Saturday, March 17, 2018

Movie review of "Sense and Sensibility" (1995 Film with Emma Thompson)

        It's been quite a while since I have posted anything, but I always have things I want to talk about. Life just gets so busy!! I often thought I might want to post a movie review now and then so consider this my first - although it is not a recent film, it is one of my favorites. In fact, I was required to watch it and write a review on it for one of my assignments in a British Literature class I am taking, so I decided I would simply share it. If you have never seen it - what's wrong with you??? (Just kidding, but not that much. Really, it's a must see). However, if you have not seen it yet then this review will not make much sense and it will contain spoilers so, bear that in mind. 
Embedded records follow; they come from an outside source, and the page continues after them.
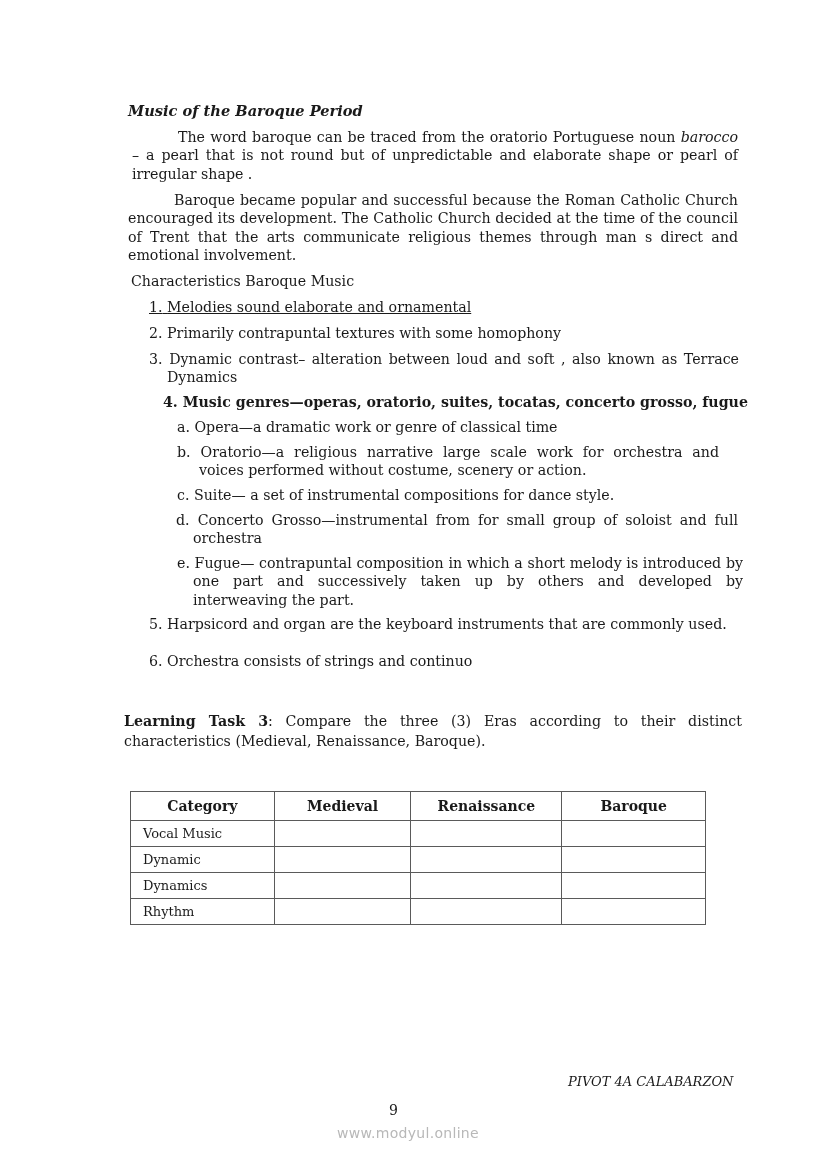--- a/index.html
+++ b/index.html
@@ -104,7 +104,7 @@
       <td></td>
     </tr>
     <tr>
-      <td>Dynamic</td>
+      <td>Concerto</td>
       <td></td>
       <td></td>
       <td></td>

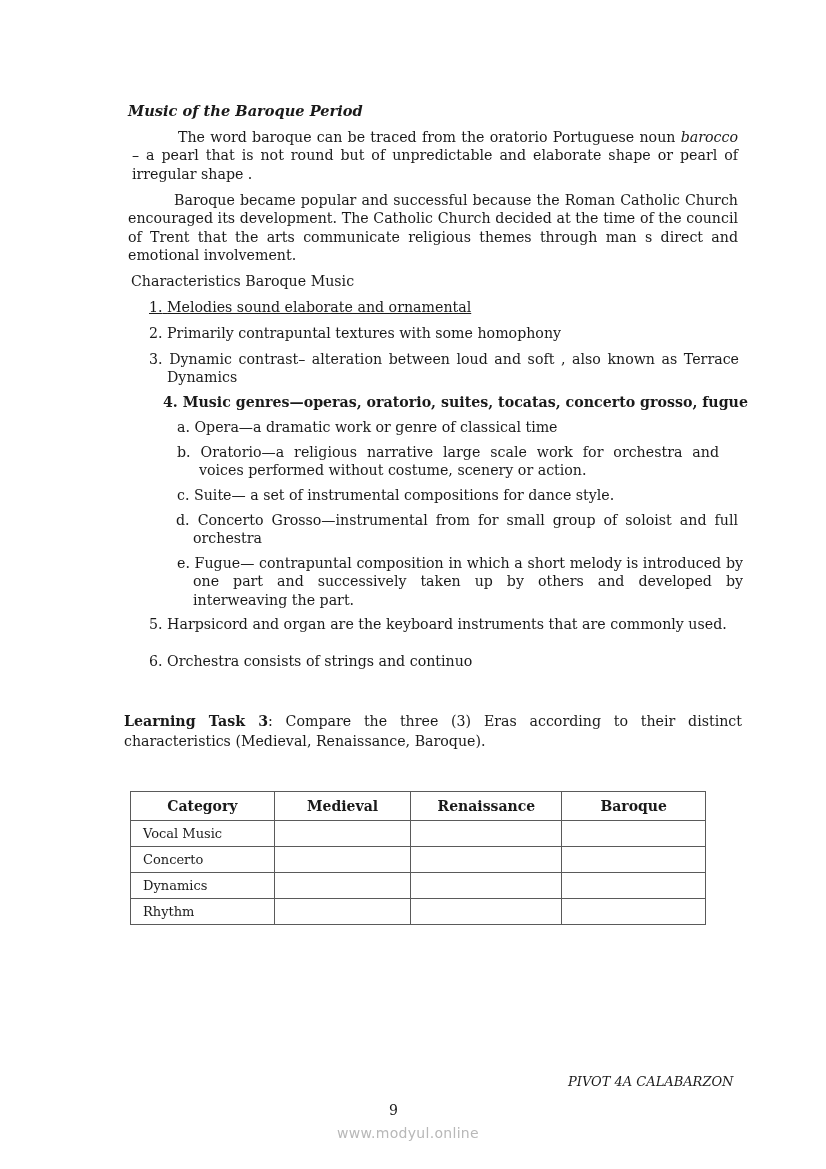--- a/index.html
+++ b/index.html
@@ -110,12 +110,6 @@
       <td></td>
     </tr>
     <tr>
-      <td>Dynamics</td>
-      <td></td>
-      <td></td>
-      <td></td>
-    </tr>
-    <tr>
       <td>Rhythm</td>
       <td></td>
       <td></td>

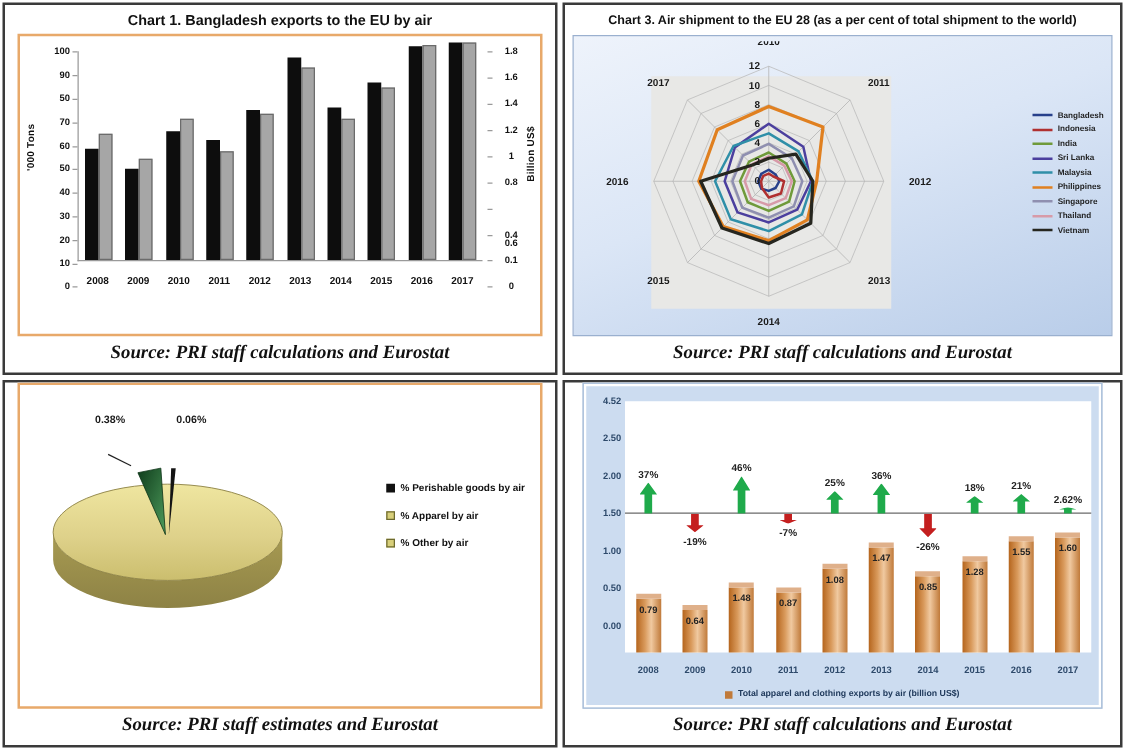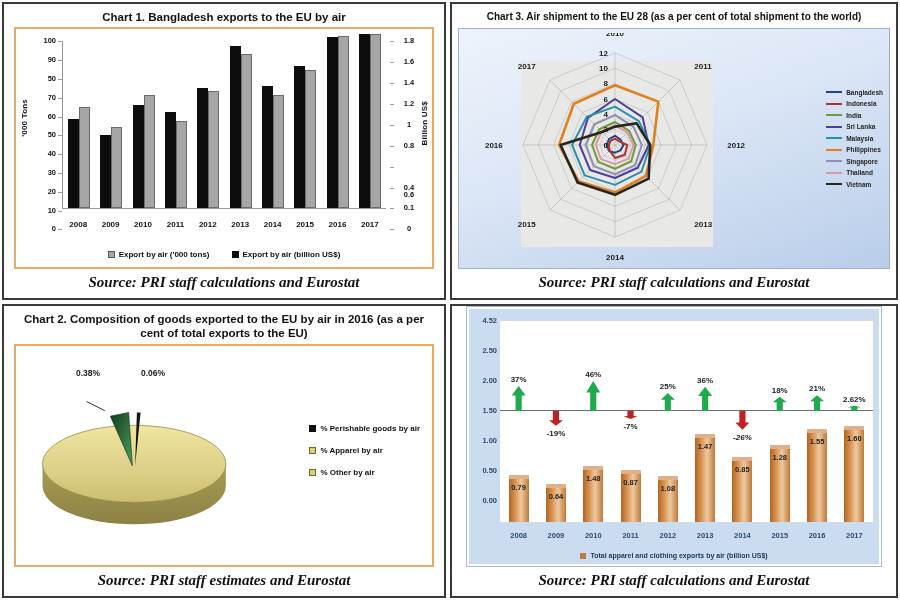--- a/index.html
+++ b/index.html
@@ -206,16 +206,6 @@
             <span>2016</span>
             <span>2017</span>
           </div>
-        <div class="c1-legend">
-          <div>
-            <span class="swatch grey"></span>
-            <span>Export by air ('000 tons)</span>
-          </div>
-          <div>
-            <span class="swatch black"></span>
-            <span>Export by air (billion US$)</span>
-          </div>
-        </div>
       <div class="c1-tick" style="left: 14px; top: 195px;">0</div>
           <div class="c1-tickmark" style="left: 42px; top: 200px;"></div>
           <div class="c1-tick" style="left: 14px; top: 176.2px;">10</div>

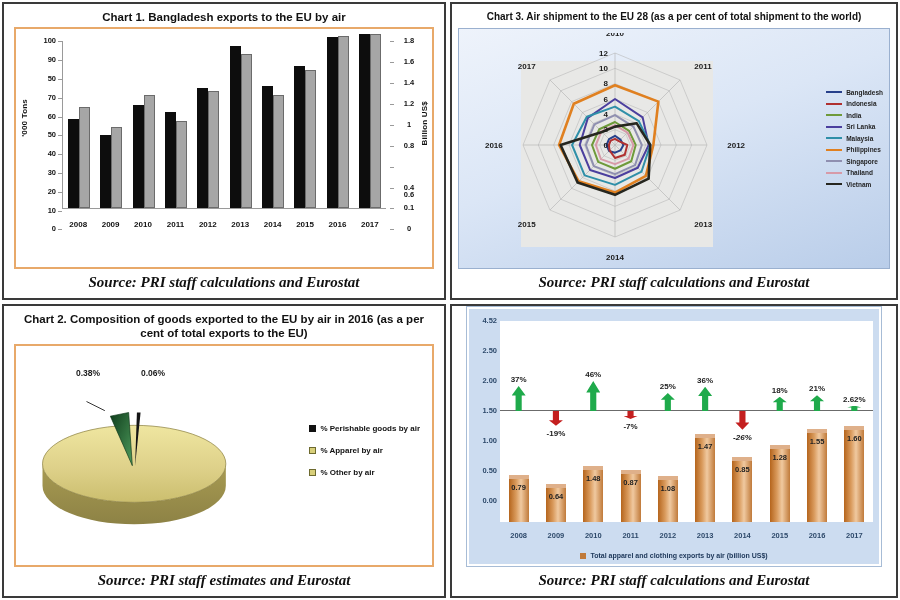--- a/index.html
+++ b/index.html
@@ -344,7 +344,6 @@
   </div>
 
   <div class="panel">
-    <div class="panel-title">Chart 2. Composition of goods exported to the EU by air in 2016 (as a  per cent of total exports to the EU)</div>
     <div class="chart-frame">
       <div class="c2-wrap">
         <div class="c2-lab" style="left:60px;top:22px;">0.38%</div>

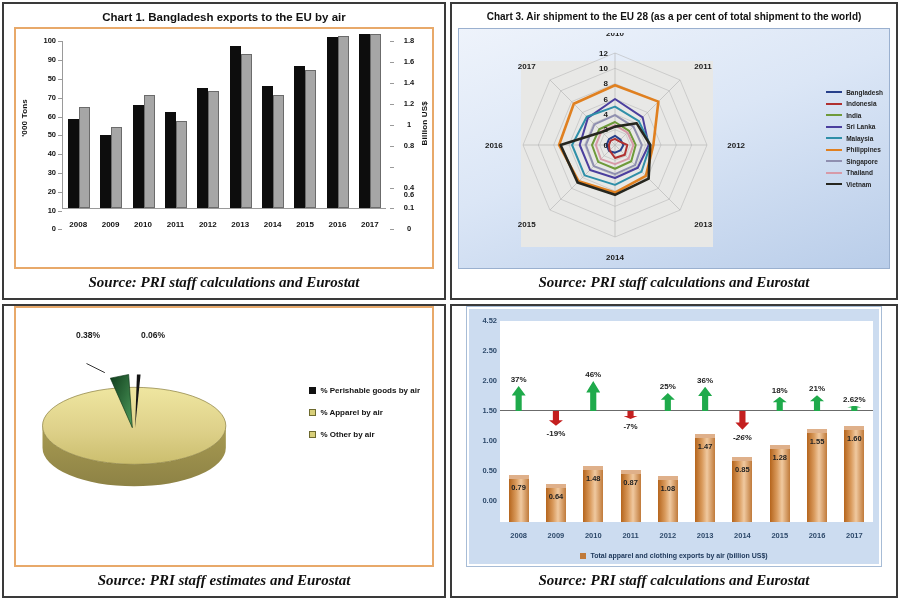--- a/index.html
+++ b/index.html
@@ -452,7 +452,7 @@
                   <div class="c4-barval">0.85</div>
                 </div>
                 <div class="c4-arrow" style="left: 50%; margin-left: -7px; height: 18.6957px; bottom: 92.3043px; background: rgb(196, 31, 31); clip-path: polygon(28% 0%, 72% 0%, 72% 62%, 100% 62%, 50% 100%, 0% 62%, 28% 62%);"></div>
-                <div class="c4-pct" style="left: 50%; margin-left: -20px; bottom: 80.3043px; font-style: italic;">-26%</div>
+                <div class="c4-pct" style="left: 50%; margin-left: -20px; bottom: 80.3043px;">-26%</div>
               </div>
               <div class="c4-col">
                 <div class="c4-bar" style="height: 76.8px;">

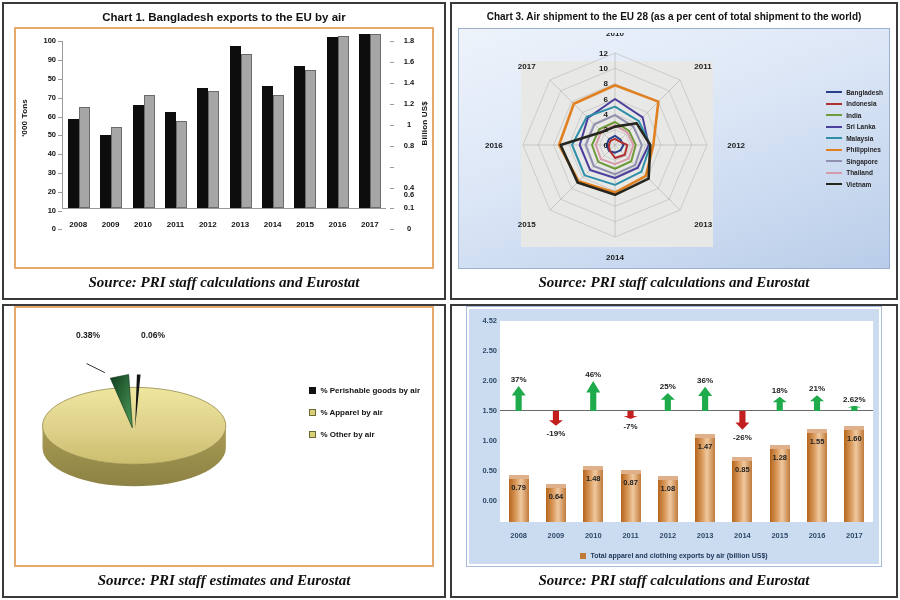--- a/index.html
+++ b/index.html
@@ -434,7 +434,7 @@
                 <div class="c4-pct" style="left: 50%; margin-left: -20px; bottom: 91.0435px;">-7%</div>
               </div>
               <div class="c4-col">
-                <div class="c4-bar" style="height: 46px;">
+                <div class="c4-bar" style="height: 71px;">
                   <div class="c4-barval">1.08</div>
                 </div>
                 <div class="c4-arrow" style="left: 50%; margin-left: -7px; height: 18.1304px; bottom: 111px; background: rgb(31, 170, 75); clip-path: polygon(28% 100%, 72% 100%, 72% 38%, 100% 38%, 50% 0%, 0% 38%, 28% 38%);"></div>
        I love that the character Marianne loves poetry because soon this blog will have daily posts once National Poetry Month starts in April. But for now, for what it's worth ~ here ya' go: 

I loved watching Sense and Sensibility once again. It is a favorite of mine. There are so many things to love about this film: It has a PG rating, some of my favorite actors, the film embraces comedy, drama, and romance while sharing a historical viewpoint of family life and the culture of the times (which would be life in England in the early 1800s). The period costumes are wonderful, the cinematography is breathtaking; even the indoor scenes are just perfection. It is well-written and well-acted. It draws me in every time I watch it. I find it to be a beautifully crafted film. I think the director did an outstanding job and I wouldn’t really change anything (well, maybe not have Mr. Parker and his wife, Mrs. Jennings' daughter, each offer Elinor a cup of tea just moments after each other when she is looking out the window, worried about Marianne).
I love the fact the Emma Thompson is the screenwriter and plays one of the main characters, Elinor Dashwood. This was her first effort at screenwriting and it took her five years to complete (and is the 1996 Academy Award winner for the Best Adapted Screenplay). She fills in some gaps where the novel doesn’t always give an explanation or an understanding of certain situations, but with the characters’ conversations and relationships with each other, it is easy to fall in love with all of them for one reason or another.
There are actually only a few settings; basically Devonshire and London, England, as well as the indoor settings for the several homes involved, including the cottage at Barton Park. Also, the viewer is treated to a glamorous ball, complete with dances of the times.
Observing how the characters relate to each other gives the viewer a chance to see a time when things were slower and more genteel. There was a great deal of bowing going on. The people were more guarded, for the most part, but the storyline allows for some characters to be more gregarious and flamboyant. And yet, it seems there were “politics” at that time, especially when it comes to behavior, property ownership, wealth, and courtships.
I love the characters of Mrs. Jennings and Sir John, who are good-natured gossips (just being friendly). They each have a heart of gold and genuinely welcome the Dashwood women to Barton Park. I feel the casting agent did an excellent job in this film. Hugh Grant brings a certain boyish charm to an otherwise reserved and at times awkward Edward, being forced into several situations he would rather not be in. Kate Winslet is delightful as Marianne. Gemma Jones plays her part as grieving widow but supportive and caring mother perfectly. Alan Rickman, often a villain, is superb as Colonel Brandon. Other cast members fill their roles equally well.
There is a great contrast and yet balance between the two oldest Dashwood sisters, Elinor and Marianne. Elinor is older, proper and more reserved, while Marianne is younger, spontaneous, and makes her feelings known, even to possible suitors. They both play well off of each other and have a comfortable banter between them. I love Elinor’s dry wit and Emma Thompson plays her character exquisitely, despite being much older than the same character in the novel.
After the scare that Marianne might die from the fever she gets as a result of traipsing through the rain just to see Willoughby's estate, obstacles are overcome, misunderstandings set right, and all ends well. As the film comes to a satisfying close, I, for one, am all the happier and more content for having watched it. Cheers!!